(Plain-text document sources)
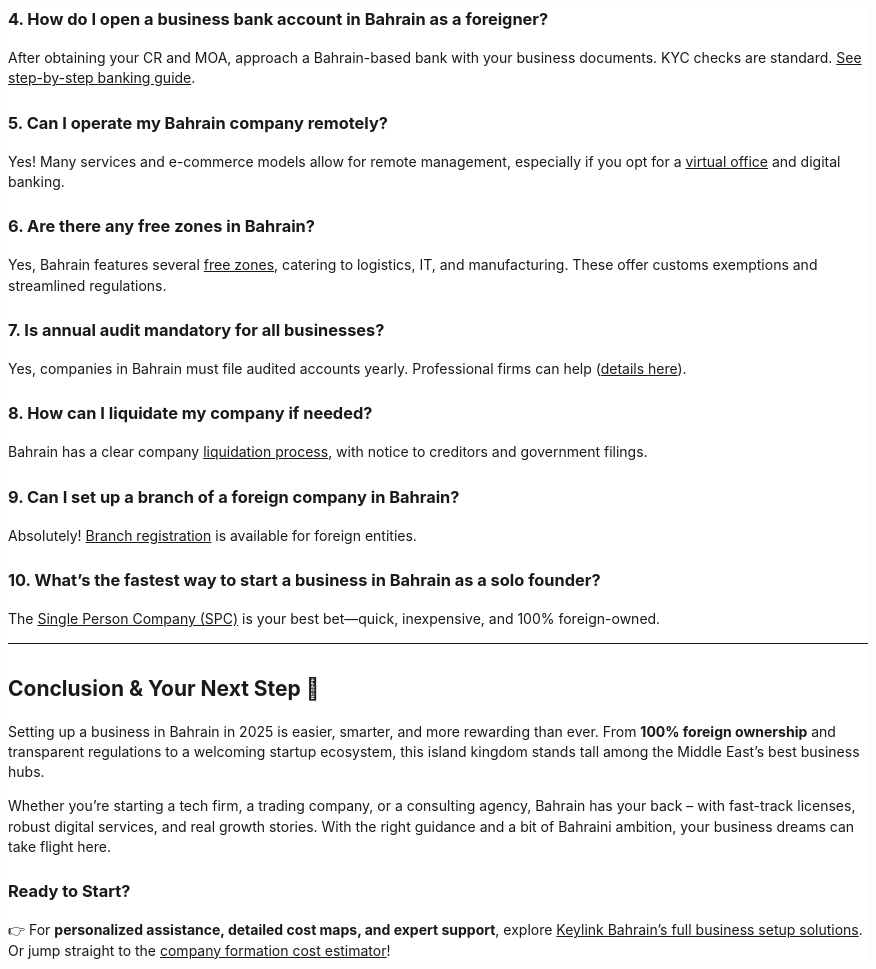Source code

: ### 4. **How do I open a business bank account in Bahrain as a foreigner?**
After obtaining your CR and MOA, approach a Bahrain-based bank with your business documents. KYC checks are standard. [See step-by-step banking guide](https://keylinkbh.com/business-corporate-bank-account-in-bahrain/).

### 5. **Can I operate my Bahrain company remotely?**
Yes! Many services and e-commerce models allow for remote management, especially if you opt for a [virtual office](https://keylinkbh.com/setting-up-a-company-in-bahrain/) and digital banking.

### 6. **Are there any free zones in Bahrain?**
Yes, Bahrain features several [free zones](https://keylinkbh.com/free-zone-in-bahrain/), catering to logistics, IT, and manufacturing. These offer customs exemptions and streamlined regulations.

### 7. **Is annual audit mandatory for all businesses?**
Yes, companies in Bahrain must file audited accounts yearly. Professional firms can help ([details here](https://keylinkbh.com/accounting-and-bookkeeping-services-in-bahrain/)).

### 8. **How can I liquidate my company if needed?**
Bahrain has a clear company [liquidation process](https://keylinkbh.com/company-liquidation-in-bahrain/), with notice to creditors and government filings.

### 9. **Can I set up a branch of a foreign company in Bahrain?**
Absolutely! [Branch registration](https://keylinkbh.com/foreign-company-branch-in-bahrain/) is available for foreign entities.

### 10. **What’s the fastest way to start a business in Bahrain as a solo founder?**
The [Single Person Company (SPC)](https://keylinkbh.com/single-person-company-in-bahrain/) is your best bet—quick, inexpensive, and 100% foreign-owned.

---

## Conclusion & Your Next Step 🚀

Setting up a business in Bahrain in 2025 is easier, smarter, and more rewarding than ever. From **100% foreign ownership** and transparent regulations to a welcoming startup ecosystem, this island kingdom stands tall among the Middle East’s best business hubs. 

Whether you’re starting a tech firm, a trading company, or a consulting agency, Bahrain has your back – with fast-track licenses, robust digital services, and real growth stories. With the right guidance and a bit of Bahraini ambition, your business dreams can take flight here.

### Ready to Start?
👉 For **personalized assistance, detailed cost maps, and expert support**, explore [Keylink Bahrain’s full business setup solutions](https://keylinkbh.com/starting-a-business-in-bahrain/).  
Or jump straight to the [company formation cost estimator](https://keylinkbh.com/bahrain-company-formation-cost/)!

Problem description:
Each line from the one containing "Setting up a" through the last line of the entries above is to be returned exactly, and no others.

Output below:
Setting up a business in Bahrain in 2025 is easier, smarter, and more rewarding than ever. From **100% foreign ownership** and transparent regulations to a welcoming startup ecosystem, this island kingdom stands tall among the Middle East’s best business hubs. 

Whether you’re starting a tech firm, a trading company, or a consulting agency, Bahrain has your back – with fast-track licenses, robust digital services, and real growth stories. With the right guidance and a bit of Bahraini ambition, your business dreams can take flight here.

### Ready to Start?
👉 For **personalized assistance, detailed cost maps, and expert support**, explore [Keylink Bahrain’s full business setup solutions](https://keylinkbh.com/starting-a-business-in-bahrain/).  
Or jump straight to the [company formation cost estimator](https://keylinkbh.com/bahrain-company-formation-cost/)!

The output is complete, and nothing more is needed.